Он тоже когда-то был в Артеке. Поэтому у меня ощущение, что все звезды для меня сошлись: я должна побывать там, где был он, и узнать о том, каким он был. За какие заслуги он попал в Артек? Что это была за смена? Какое время года? О своем отце я не знаю почти ничего, потому что любое воспоминание о нем делает маме больно. А мама не любит, когда ей больно, поэтому она нарастила свою скорлупу.
Я уверена, что мы с ним похожи. Не очень внешне, но я думаю, что мы похожи внутренне. Папа на фотографии улыбается, на его плече лежит чья-то рука, и смотрит он не в объектив, как все остальные, а в сторону. Куда? Я не знаю, но мне так хочется узнать. Я хочу встать на его место и увидеть, что было там, куда он смотрел. Почувствовать то же, что чувствовал он, и так немного прикоснуться к нему. Хотя бы так.
Екатерина Максимовна отрывается от телефона и поворачивается ко мне.
– Что читаешь на каникулах? – спрашивает без особого интереса.
С самого детства я читаю все, что попадется под руку: книги из нашего шкафа и газеты с прилавка в магазине, пока стою в очереди на кассу. Когда я была маленькая, мама читала мне вслух по вечерам. Это была наша традиция, – время, которое мама посвящала только мне.
– Вот закончила «Географ глобус пропил», – отвечаю я.

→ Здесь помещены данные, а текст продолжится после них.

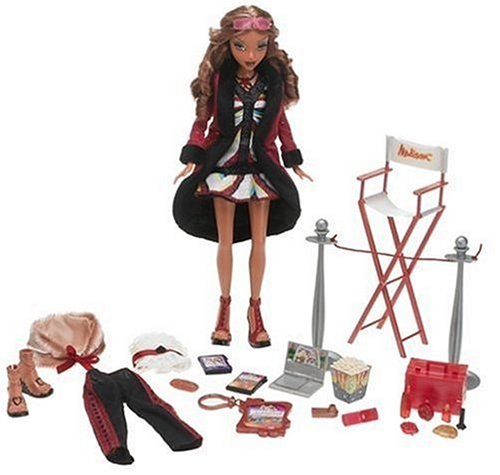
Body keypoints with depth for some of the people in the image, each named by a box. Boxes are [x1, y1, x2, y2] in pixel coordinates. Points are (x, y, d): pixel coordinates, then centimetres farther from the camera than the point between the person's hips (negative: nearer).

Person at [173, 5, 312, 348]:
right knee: (225, 241, 10)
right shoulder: (217, 77, -11)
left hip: (261, 166, 2)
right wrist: (193, 158, -15)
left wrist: (294, 161, 6)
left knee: (259, 241, 9)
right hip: (224, 165, -1)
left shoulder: (275, 78, -5)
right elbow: (202, 121, -4)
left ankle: (255, 308, 24)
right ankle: (225, 305, 26)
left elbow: (281, 122, 6)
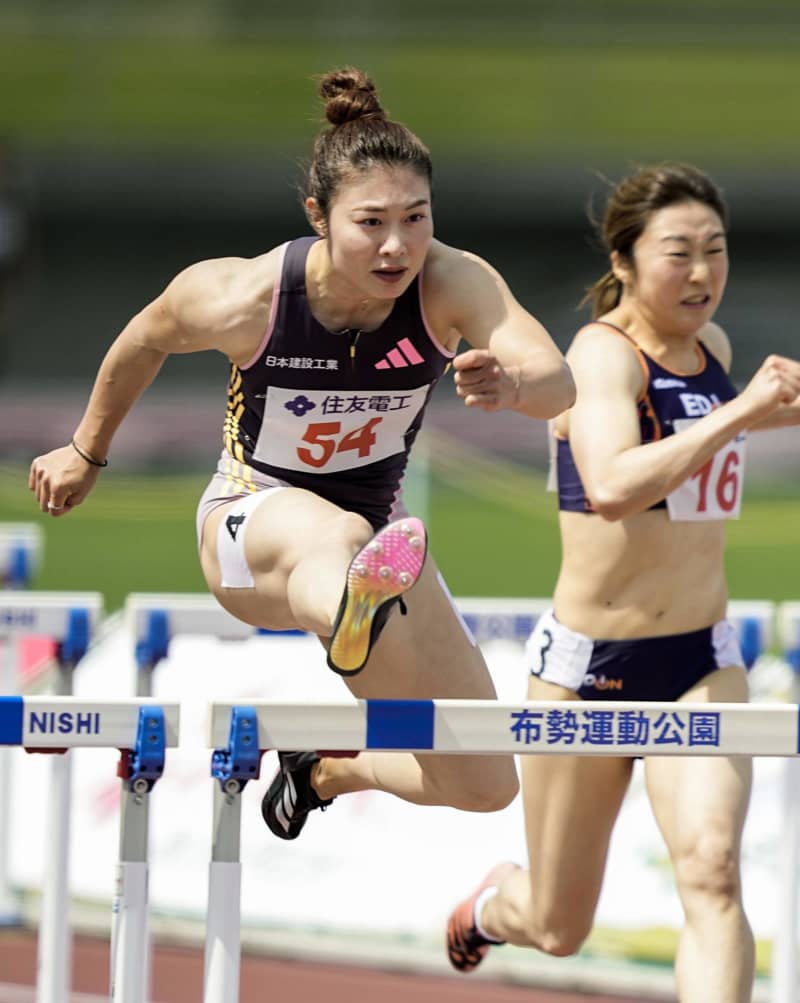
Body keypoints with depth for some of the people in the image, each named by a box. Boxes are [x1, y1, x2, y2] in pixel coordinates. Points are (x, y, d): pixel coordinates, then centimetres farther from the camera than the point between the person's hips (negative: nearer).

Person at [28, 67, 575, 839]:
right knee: (335, 535, -45)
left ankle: (325, 769, 29)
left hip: (379, 528, 4)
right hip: (250, 521, -4)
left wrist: (511, 383, -63)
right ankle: (354, 614, -84)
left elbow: (558, 385, -39)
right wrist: (86, 453, 15)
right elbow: (146, 340, -1)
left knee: (485, 788, 0)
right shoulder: (242, 298, -24)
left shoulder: (453, 285, -23)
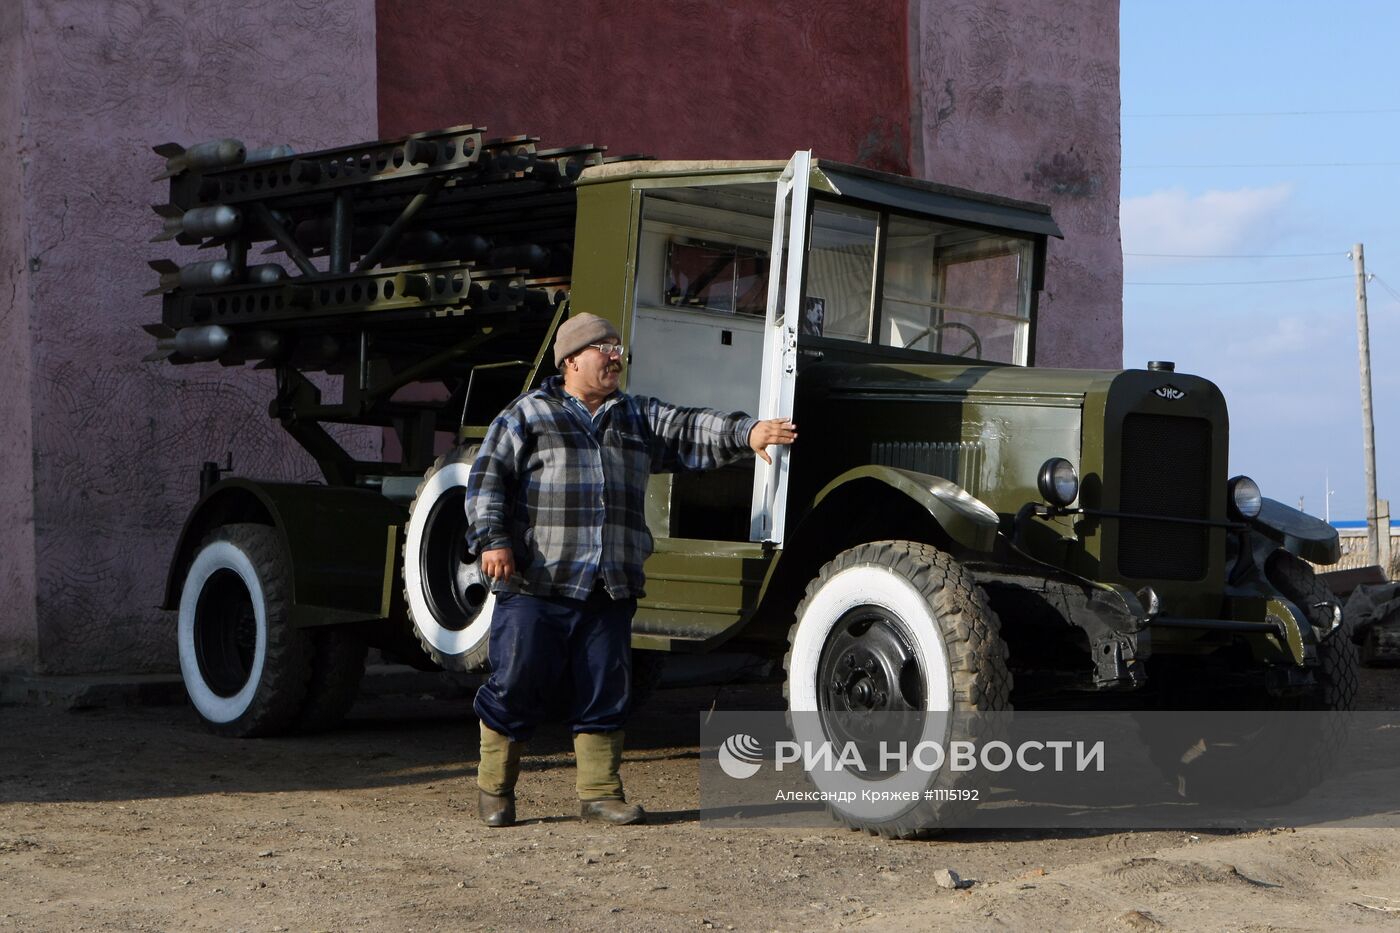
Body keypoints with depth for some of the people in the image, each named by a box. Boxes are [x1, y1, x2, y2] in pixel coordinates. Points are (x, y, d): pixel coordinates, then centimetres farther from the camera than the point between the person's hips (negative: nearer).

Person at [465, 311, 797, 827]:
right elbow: (488, 475, 0)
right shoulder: (528, 414, 5)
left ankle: (599, 792, 16)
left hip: (610, 590, 4)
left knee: (605, 691, 6)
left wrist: (745, 433, -12)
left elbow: (690, 430, 6)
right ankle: (494, 789, 13)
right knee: (517, 684, -1)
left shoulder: (638, 418, 18)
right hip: (536, 586, -4)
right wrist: (492, 539, -12)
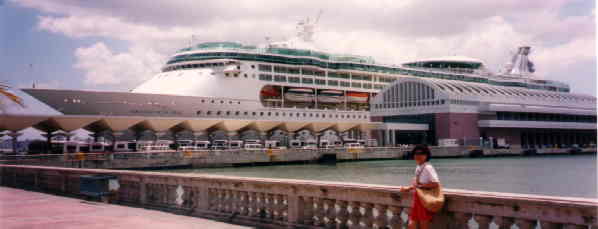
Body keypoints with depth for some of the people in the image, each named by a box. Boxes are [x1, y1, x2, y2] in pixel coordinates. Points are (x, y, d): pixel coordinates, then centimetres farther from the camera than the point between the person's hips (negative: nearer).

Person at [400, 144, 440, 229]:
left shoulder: (428, 168, -16)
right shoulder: (418, 168, 11)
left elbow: (435, 183, -26)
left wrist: (420, 185, -22)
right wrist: (407, 189, 11)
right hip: (417, 199, 8)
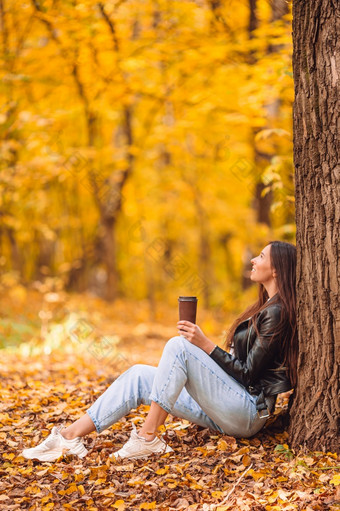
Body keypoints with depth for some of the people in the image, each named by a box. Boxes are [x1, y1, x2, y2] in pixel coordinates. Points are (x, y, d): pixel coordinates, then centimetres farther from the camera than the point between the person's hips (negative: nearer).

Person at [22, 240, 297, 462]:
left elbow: (249, 374, -16)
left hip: (249, 412, -9)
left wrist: (206, 345, -19)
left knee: (178, 345, -24)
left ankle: (148, 438, -21)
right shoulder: (264, 308, 18)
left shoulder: (277, 312, -12)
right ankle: (70, 437, -10)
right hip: (228, 413, 9)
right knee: (139, 375, -2)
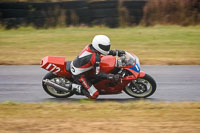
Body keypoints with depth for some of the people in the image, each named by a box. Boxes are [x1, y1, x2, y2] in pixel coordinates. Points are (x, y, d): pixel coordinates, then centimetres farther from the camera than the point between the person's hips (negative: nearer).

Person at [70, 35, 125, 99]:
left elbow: (105, 52, 12)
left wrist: (116, 52, 4)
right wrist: (112, 77, -26)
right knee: (94, 95, -9)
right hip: (79, 75, -8)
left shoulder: (90, 46, -6)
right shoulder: (95, 58, -29)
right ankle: (77, 88, -3)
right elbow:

Екатерина Максимовна делает вид, что знает, о чем я, – неуверенно кивает. Она не знает, конечно. Современных писателей для нее не существует: они ведь еще не вошли в учебник. Она начинает рассказывать про книги, что читала в юности. «Джейн Эйр», «Унесенные ветром», – Екатерина Максимовна была такой романтичной. Сейчас она сидит в теплой не по сезону куртке и вельветовых скучных штанах и смотрит в окошко, на туманные поля. Меня всегда удивляет, как люди меняются с возрастом.
Я как-то прочитала в интернете: «не взрослей, это ловушка». Думаю, что возраст не делает тебя умнее или лучше, чаще всего только опытнее и хуже. Взрослые этого, конечно, не признают. Может, потому что им нравится ставить себя выше нас? Годы – отличное прикрытие для человека, у которого нет других достоинств.
В Новосибирском аэропорту я познакомилась с группой: еще пятнадцать человек, все разного возраста. Екатерина Максимовна уехала, сдав меня сопровождающей с документами. Там было очень светло, шумно и негде сесть. Я достала любимые наушники. Под музыку люди вокруг стали двигаться в такт, звуки аэропорта влились в музыкальную дорожку. Я представила картинку, как в клипе: все спешат в разные стороны, женщина в форме постукивает металлоискателем, а я посреди аэропорта начинаю петь и танцевать. Все оборачиваются и повторяют за мной…
Если бы только жизнь была похожа на мой плейлист.